Si, por el contrario, somos indulgentes y permisivos, puede parecer que no nos importa, lo que también puede resultar inadecuado. ¡Por eso es tan difícil perdonarse a uno mismo! Implica, en definitiva, un encuentro con nosotros mismos en momentos y situaciones nada agradables. Usamos frases como: “no me perdono...”, “no puedo”, “no logro”, “no admito haber hecho esto”.
Perdonar, etimológicamente viene del latín perdonare, es decir, “donar al otro”, liberarlo, no cumplir la condena, liberar de la deuda. Entonces, en cierto modo, es más fácil y noble perdonar al otro.
En el autoperdón, somos nosotros mismos quienes damos y recibimos la liberación. Y empezamos a resentir, es decir, a “volver a sentir”, lo cual nos hace mucho mal. Nuestro cerebro revive, incluso orgánicamente, las emociones del suceso que nos reprochamos.
A menudo creamos para nuestra vida un ideal de perfección, lo cual es bueno, pero puede ser demasiado exigente. Olvidamos que la vida es un proceso, generalmente turbulento, en los aspectos del crecimiento humano, psicológico, afectivo y espiritual. Y cuando cometemos errores, juzgamos sin posibilidad de apelación, pensamos cosas malas, nos resulta difícil perdonarnos.
Perdonarse es un acto de valiosa y extrema humildad, de sinceridad, de reconocimiento de nuestros límites. Pero debe venir acompañado con la posibilidad de volver a empezar, de liberarnos, de abrir nuevos caminos. El mejor ejemplo es el bordado sobre lienzo: para realizarlo hay que cambiar el hilo innumerables veces, cambiando los colores. Desde abajo, es visible el diseño de las costuras, que resulta antiestético; sin embargo, si miramos desde arriba vemos la belleza del lienzo. Perdonarse a sí mismos es cambiar el hilo, sabiendo que lo importante es el propósito. ¡Enmendar es garantía de continuidad!

Datos disponibles:
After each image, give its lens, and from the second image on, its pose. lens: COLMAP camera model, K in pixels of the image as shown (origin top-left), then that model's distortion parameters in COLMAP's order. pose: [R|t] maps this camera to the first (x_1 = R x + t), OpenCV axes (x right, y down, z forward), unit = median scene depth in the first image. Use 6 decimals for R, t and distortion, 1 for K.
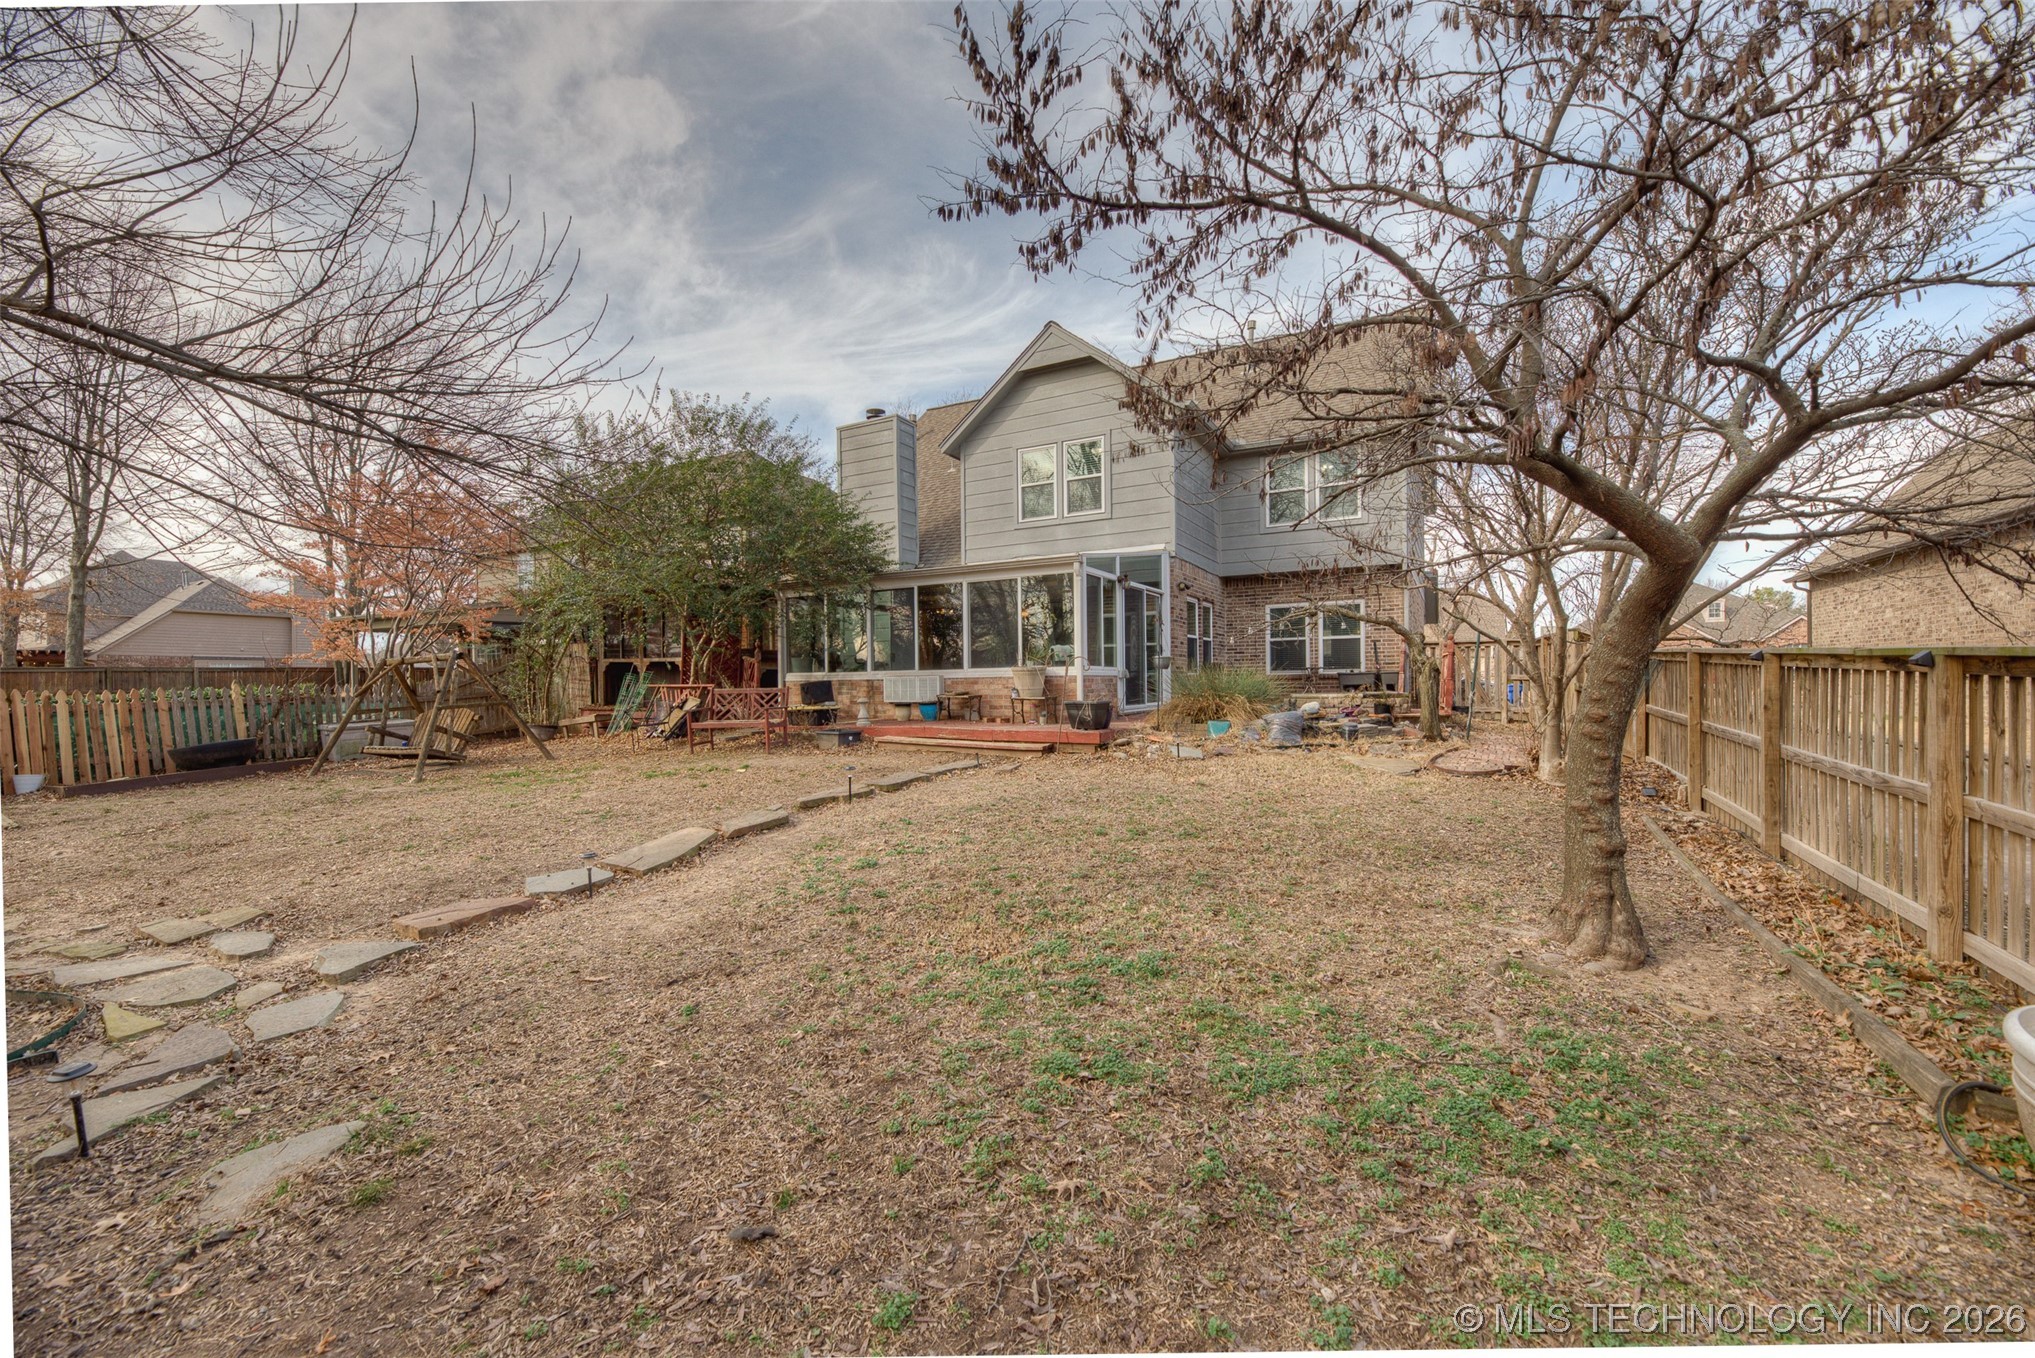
lens RADIAL K [[810.9, 0, 1024.7], [0, 810.9, 678.8], [0, 0, 1]] dist [0.005593, -0.001279]
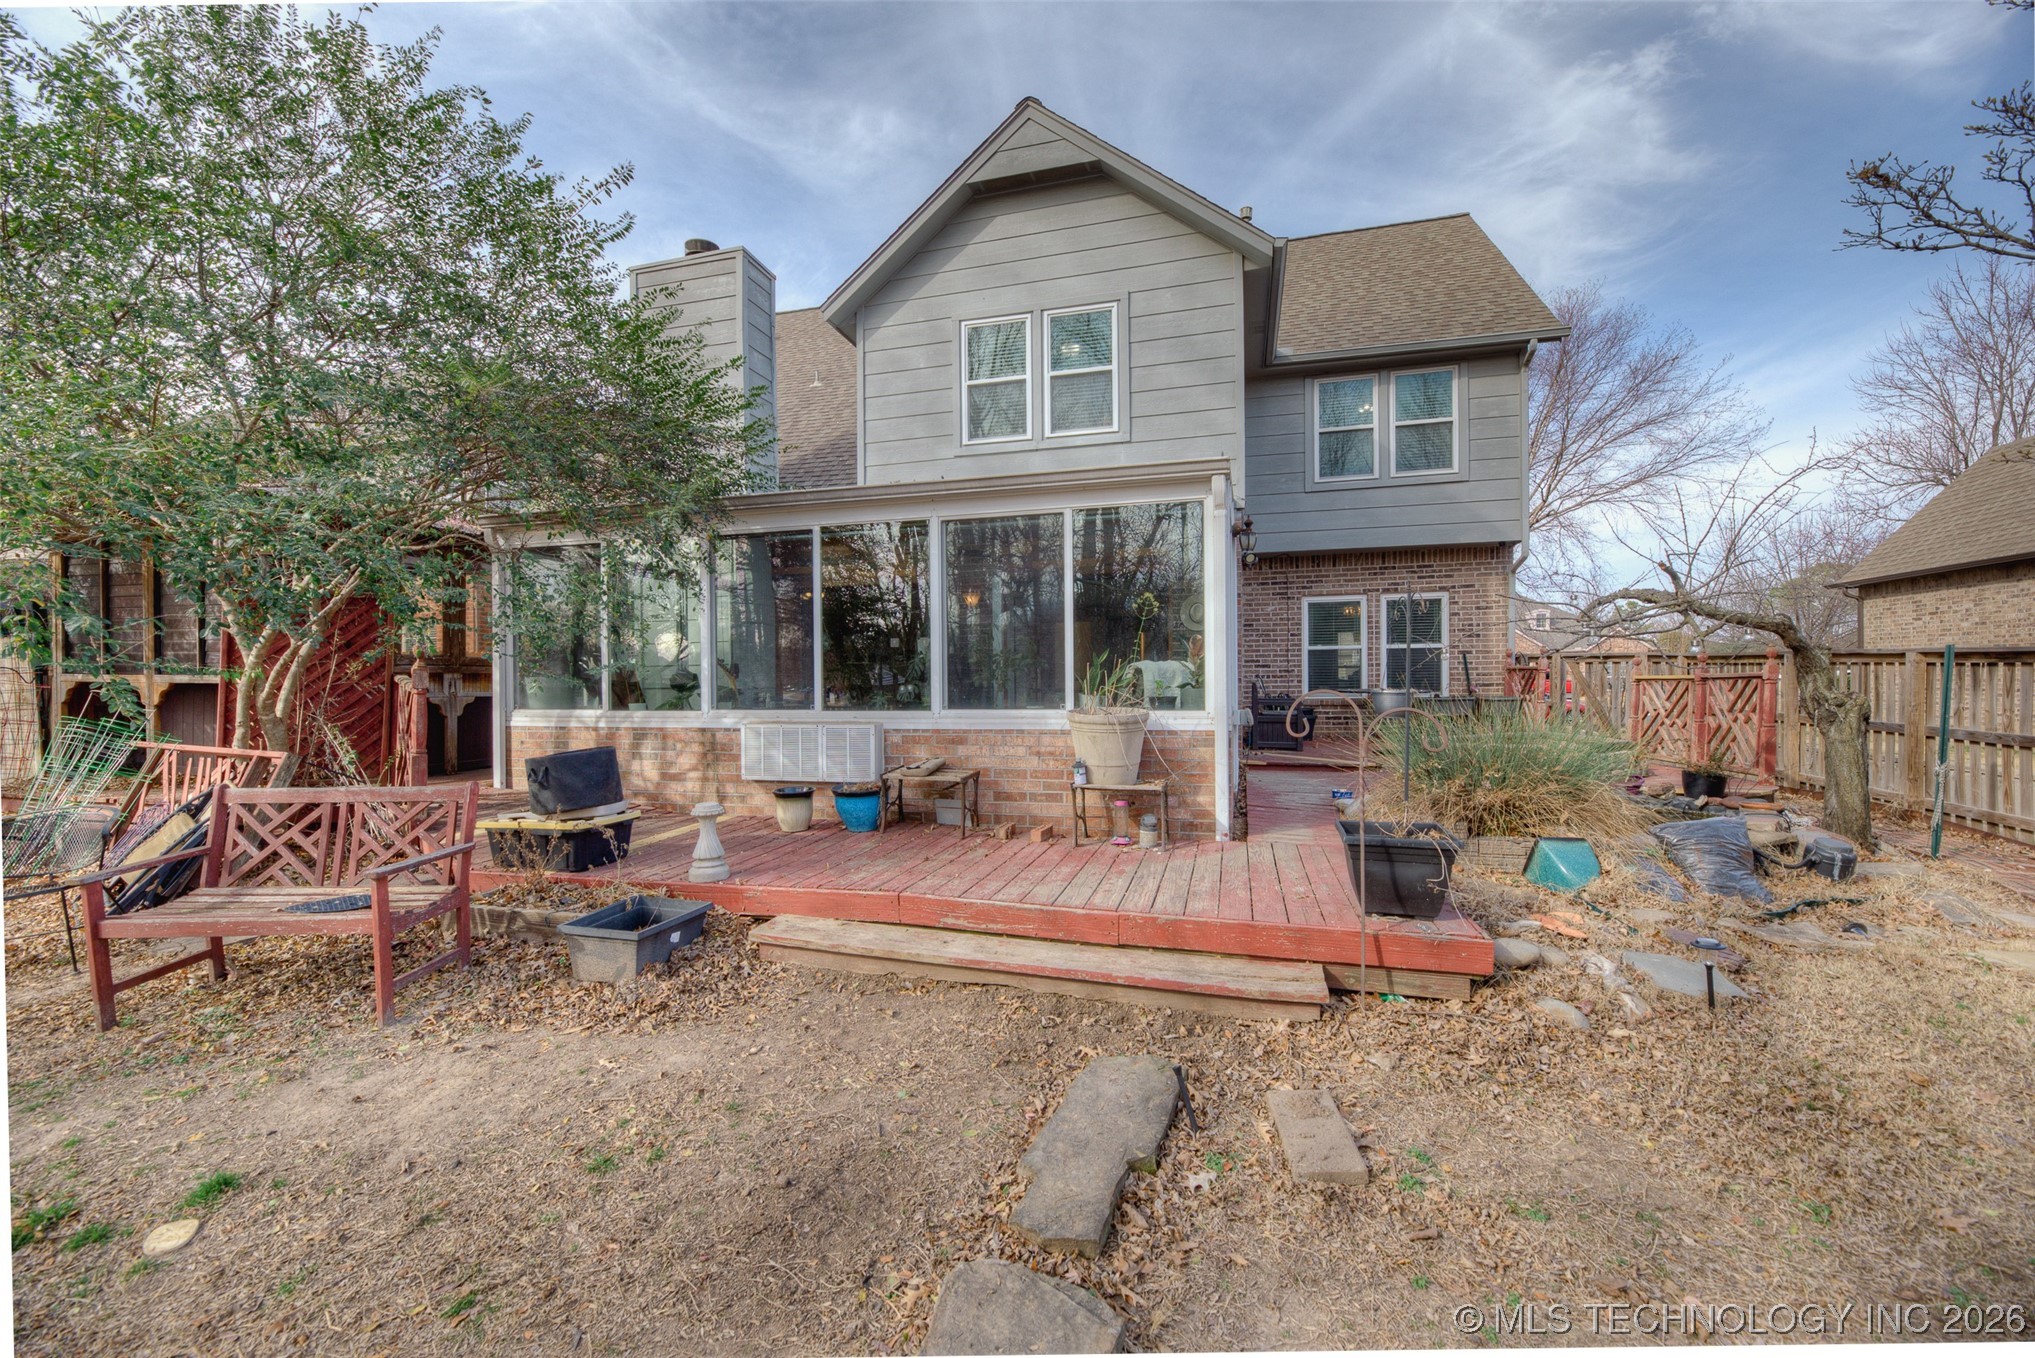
lens RADIAL K [[810.9, 0, 1004.9], [0, 810.9, 671.3], [0, 0, 1]] dist [0.005593, -0.001279]
pose [[0.976551, 0.008859, 0.215103, -0.126500], [-0.007393, 0.999944, -0.007620, -0.029139], [-0.215158, 0.005851, 0.976562, 0.520184]]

Qué se pide:
a. Según el texto sobre el autoperdón, ¿de qué palabra latina viene el verbo perdonar?
b. Escribe la continuación del texto sobre el autoperdón a partir de su última oración.

Respuestas dadas:
a. Viene del latín perdonare.

b.
Las enseñanzas de Jesús y las de los grandes maestros de la humanidad en todos los campos incluyen perdonarse a sí mismos. Incluso hay quien dice que perdonar es divino. Y si es así, perdonarnos a nosotros mismos es la posibilidad del encuentro con lo divino en nosotros.
Por supuesto, las cosas malas que hacemos a menudo tienen consecuencias, y perdonar incluye el acto de reparar el daño provocado tanto como sea posible, pero con sabiduría y metas claras de crecimiento. Es necesaria cierta determinación para perdonarse. A veces, es preciso pedir ayuda a alguien de confianza o, incluso, ayuda profesional. De todos modos, el consejo es intentar ser simples, y reconocer el error con sencillez y retomar el camino. ¿De qué manera? Recomenzando a amar de nuevo! “El amor cubre todos los pecados” (1 Pedro 4, 8). Por lo tanto, es sabio empezar de nuevo por amor y con amor.